The bridge is a double masonry arched bridge with a cast iron rail. The masonry arches on which the load of the bridge is carried can be seen from both ends of the LaChute River Walk Trail.
When D. Kelley surveyed the lower falls in 1822, a bridge was built on or about the site of the Frazier Bridge today. In 1836, B.F. Frazier ran a planing mill on the north side of the river above the falls, and in 1845 the same family opened a cabinet-making shop that was near the existing bridge. The present bridge takes its name from that enterprise.

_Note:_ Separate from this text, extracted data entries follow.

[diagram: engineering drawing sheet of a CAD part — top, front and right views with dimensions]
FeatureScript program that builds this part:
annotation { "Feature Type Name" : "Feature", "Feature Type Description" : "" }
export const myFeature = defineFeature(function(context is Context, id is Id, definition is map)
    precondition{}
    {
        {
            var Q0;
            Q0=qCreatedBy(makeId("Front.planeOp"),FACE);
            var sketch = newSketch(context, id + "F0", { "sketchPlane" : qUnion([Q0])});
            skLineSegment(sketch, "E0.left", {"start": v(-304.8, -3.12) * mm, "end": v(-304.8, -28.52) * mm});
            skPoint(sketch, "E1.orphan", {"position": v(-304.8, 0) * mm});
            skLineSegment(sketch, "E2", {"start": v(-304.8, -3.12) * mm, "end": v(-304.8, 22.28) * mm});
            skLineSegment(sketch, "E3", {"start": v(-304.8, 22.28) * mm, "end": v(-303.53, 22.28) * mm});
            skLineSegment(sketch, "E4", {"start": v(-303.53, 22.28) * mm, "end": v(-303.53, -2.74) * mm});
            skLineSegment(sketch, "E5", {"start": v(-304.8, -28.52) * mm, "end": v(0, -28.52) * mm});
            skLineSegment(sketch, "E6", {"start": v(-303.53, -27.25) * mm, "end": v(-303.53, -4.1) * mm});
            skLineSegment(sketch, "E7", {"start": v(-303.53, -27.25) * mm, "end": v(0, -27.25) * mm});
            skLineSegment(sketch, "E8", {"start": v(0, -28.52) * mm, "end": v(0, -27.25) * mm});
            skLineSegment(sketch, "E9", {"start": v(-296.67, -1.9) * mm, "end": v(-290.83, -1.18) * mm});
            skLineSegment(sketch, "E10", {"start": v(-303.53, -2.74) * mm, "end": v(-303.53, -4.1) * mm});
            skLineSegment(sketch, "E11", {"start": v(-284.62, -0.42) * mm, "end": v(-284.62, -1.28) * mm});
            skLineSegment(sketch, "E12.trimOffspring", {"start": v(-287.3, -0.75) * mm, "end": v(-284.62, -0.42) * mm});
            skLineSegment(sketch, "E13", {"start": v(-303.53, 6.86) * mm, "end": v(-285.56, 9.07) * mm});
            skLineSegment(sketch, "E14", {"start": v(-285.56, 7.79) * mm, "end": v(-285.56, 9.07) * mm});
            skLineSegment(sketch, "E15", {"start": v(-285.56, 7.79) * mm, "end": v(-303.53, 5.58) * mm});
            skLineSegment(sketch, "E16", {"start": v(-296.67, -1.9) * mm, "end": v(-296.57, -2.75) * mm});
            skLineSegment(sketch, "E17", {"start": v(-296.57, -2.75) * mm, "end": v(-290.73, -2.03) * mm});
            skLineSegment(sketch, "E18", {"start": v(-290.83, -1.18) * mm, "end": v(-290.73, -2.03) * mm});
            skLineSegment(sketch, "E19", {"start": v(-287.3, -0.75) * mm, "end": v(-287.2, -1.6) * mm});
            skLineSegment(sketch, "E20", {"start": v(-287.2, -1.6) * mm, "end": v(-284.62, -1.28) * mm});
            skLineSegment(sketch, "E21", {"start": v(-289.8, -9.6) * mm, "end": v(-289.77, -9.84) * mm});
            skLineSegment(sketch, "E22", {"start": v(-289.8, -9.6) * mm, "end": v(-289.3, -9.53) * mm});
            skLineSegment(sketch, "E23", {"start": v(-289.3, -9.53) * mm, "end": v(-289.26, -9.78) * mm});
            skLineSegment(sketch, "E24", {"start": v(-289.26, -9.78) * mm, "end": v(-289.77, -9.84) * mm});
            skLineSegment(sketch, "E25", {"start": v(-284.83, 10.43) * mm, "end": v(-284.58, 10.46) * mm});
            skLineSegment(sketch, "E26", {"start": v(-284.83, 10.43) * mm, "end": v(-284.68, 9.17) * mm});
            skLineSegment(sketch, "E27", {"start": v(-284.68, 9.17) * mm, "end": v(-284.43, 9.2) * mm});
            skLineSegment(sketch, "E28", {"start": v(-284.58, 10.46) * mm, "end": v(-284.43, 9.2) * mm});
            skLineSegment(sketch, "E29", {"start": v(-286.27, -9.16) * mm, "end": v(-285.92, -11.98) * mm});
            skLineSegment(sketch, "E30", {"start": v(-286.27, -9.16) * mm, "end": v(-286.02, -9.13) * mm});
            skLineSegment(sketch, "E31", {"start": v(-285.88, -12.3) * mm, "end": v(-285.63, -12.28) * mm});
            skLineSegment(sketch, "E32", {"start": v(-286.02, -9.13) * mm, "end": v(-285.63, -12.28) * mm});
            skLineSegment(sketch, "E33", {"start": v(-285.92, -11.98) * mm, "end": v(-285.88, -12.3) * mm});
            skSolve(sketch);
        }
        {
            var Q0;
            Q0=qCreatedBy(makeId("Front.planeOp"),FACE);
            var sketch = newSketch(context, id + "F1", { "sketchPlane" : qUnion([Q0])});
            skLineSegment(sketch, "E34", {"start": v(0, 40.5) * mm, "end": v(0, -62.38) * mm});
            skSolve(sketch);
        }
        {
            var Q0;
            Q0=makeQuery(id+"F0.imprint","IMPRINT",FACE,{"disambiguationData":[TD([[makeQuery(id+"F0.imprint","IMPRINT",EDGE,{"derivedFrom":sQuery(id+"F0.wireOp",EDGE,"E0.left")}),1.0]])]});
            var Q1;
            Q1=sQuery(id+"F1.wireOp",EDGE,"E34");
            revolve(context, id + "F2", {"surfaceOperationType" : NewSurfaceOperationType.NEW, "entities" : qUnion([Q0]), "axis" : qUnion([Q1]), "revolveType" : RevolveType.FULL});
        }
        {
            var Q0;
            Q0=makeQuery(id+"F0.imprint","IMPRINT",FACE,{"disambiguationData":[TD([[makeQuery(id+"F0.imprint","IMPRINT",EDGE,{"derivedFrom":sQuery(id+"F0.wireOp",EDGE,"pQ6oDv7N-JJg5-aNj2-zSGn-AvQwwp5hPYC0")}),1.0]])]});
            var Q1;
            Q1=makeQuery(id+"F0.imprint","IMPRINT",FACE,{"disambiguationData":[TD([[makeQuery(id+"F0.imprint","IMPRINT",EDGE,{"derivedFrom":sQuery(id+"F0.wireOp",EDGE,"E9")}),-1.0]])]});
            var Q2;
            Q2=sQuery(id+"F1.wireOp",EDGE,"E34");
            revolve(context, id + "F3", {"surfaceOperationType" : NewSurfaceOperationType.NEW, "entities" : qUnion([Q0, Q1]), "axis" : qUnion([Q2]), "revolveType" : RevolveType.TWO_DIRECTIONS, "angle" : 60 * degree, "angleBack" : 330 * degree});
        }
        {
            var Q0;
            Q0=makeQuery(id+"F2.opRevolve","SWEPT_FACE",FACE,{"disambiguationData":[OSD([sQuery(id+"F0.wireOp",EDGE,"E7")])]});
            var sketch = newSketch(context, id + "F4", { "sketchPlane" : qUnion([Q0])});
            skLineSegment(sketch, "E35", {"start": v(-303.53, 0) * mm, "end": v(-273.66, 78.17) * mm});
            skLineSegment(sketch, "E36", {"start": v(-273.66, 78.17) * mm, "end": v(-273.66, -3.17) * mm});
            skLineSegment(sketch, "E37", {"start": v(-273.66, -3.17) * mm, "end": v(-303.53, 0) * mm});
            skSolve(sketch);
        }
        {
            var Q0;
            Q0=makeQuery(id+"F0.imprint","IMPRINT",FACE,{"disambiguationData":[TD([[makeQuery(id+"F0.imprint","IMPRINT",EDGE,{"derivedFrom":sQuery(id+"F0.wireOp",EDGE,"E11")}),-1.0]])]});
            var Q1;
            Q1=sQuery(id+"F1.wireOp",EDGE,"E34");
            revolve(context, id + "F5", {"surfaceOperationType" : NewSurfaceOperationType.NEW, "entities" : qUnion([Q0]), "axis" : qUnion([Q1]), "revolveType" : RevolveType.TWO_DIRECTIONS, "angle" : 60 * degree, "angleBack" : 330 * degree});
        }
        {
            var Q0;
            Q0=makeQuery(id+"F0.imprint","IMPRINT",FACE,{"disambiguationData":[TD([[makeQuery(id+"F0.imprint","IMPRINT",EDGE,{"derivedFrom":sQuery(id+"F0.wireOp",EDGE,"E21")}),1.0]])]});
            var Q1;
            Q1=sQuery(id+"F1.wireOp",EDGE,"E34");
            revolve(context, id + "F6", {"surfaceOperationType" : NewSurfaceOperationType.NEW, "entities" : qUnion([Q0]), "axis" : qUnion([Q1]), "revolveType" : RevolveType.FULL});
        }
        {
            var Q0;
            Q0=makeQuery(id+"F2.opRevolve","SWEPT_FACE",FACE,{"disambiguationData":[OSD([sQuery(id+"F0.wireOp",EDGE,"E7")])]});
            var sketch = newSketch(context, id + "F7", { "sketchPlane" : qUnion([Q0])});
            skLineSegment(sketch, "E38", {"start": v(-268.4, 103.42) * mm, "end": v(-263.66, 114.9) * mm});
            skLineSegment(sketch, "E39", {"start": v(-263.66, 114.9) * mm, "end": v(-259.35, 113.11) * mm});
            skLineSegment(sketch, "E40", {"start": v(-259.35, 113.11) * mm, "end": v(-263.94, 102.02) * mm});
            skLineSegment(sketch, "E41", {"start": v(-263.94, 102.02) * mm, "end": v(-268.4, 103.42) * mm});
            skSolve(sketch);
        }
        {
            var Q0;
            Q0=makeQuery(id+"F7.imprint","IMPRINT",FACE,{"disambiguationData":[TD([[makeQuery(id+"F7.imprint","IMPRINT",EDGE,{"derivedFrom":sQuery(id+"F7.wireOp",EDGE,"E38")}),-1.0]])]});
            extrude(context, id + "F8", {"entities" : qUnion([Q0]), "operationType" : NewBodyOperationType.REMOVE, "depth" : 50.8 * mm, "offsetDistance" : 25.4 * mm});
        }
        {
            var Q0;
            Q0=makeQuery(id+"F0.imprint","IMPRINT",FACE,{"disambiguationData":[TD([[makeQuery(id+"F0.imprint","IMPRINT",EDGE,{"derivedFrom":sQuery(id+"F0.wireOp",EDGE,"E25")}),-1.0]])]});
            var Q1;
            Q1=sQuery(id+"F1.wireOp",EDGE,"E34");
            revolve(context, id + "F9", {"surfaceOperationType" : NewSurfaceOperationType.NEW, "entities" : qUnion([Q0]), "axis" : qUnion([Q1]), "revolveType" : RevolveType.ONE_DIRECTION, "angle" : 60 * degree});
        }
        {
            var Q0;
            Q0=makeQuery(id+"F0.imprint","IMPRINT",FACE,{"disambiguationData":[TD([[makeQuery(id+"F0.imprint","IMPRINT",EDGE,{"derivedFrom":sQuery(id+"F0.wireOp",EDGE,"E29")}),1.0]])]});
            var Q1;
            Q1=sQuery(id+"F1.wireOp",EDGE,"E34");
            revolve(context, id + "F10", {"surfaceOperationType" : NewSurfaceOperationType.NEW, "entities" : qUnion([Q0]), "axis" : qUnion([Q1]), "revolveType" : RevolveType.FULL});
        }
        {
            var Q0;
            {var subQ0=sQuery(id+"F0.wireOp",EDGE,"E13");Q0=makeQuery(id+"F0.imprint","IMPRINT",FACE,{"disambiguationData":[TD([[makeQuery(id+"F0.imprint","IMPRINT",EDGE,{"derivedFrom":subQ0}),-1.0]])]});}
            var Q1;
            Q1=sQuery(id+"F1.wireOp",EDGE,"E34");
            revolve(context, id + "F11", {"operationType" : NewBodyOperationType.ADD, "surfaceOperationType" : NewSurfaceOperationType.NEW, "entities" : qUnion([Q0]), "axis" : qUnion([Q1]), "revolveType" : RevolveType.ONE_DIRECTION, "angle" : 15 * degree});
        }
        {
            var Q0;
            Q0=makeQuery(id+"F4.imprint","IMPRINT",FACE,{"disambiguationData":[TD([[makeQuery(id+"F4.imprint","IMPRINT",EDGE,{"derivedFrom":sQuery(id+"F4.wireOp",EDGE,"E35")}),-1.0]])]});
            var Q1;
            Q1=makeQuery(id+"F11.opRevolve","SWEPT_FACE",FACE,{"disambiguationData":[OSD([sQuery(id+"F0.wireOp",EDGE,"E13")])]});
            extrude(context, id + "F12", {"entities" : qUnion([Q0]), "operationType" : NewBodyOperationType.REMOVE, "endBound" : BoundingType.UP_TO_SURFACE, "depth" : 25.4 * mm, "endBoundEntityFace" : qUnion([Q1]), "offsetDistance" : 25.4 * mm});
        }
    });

A March 7, 1874 note in the Ticonderoga Sentinel indicated that the old bridge was becoming dilapidated and that a new bridge was needed. A month later a resolution was passed to build an iron bridge of a Cooper Patent.
Sometime in early 1892, the Cooper Patent iron bridge collapsed and in the May 19, 1892 issue of the Sentinel it was reported “a petition for the highway commission to replace the collapsed iron bridge on North Main with an arched stone structure”. In the August 25, 1894 Sentinel, it was reported “Alex Lee is rushing work on the stone bridge. D.M. Arnold, engineer says the stone work should be completed in about a week.”
Local mill operators continually used the road until 1925 when International Paper Company bought Ticonderoga Pulp and Paper Company. The bridge was used for the next thirty-four years as a public means of transportation until 1959 when IP built Building Number 7 and closed North Main Street from Exchange Street to Burgoyne Road. From 1959 to 1972, the road was used as a footpath for mill workers, but in 1972, International Paper built the present plant on Airport Avenue and began demolition on all of the old mill buildings downtown.
Today, the bridge stands as one of the “few reminders of the water-related manufacturing activities that was once centered at the lower falls on the LaChute River.”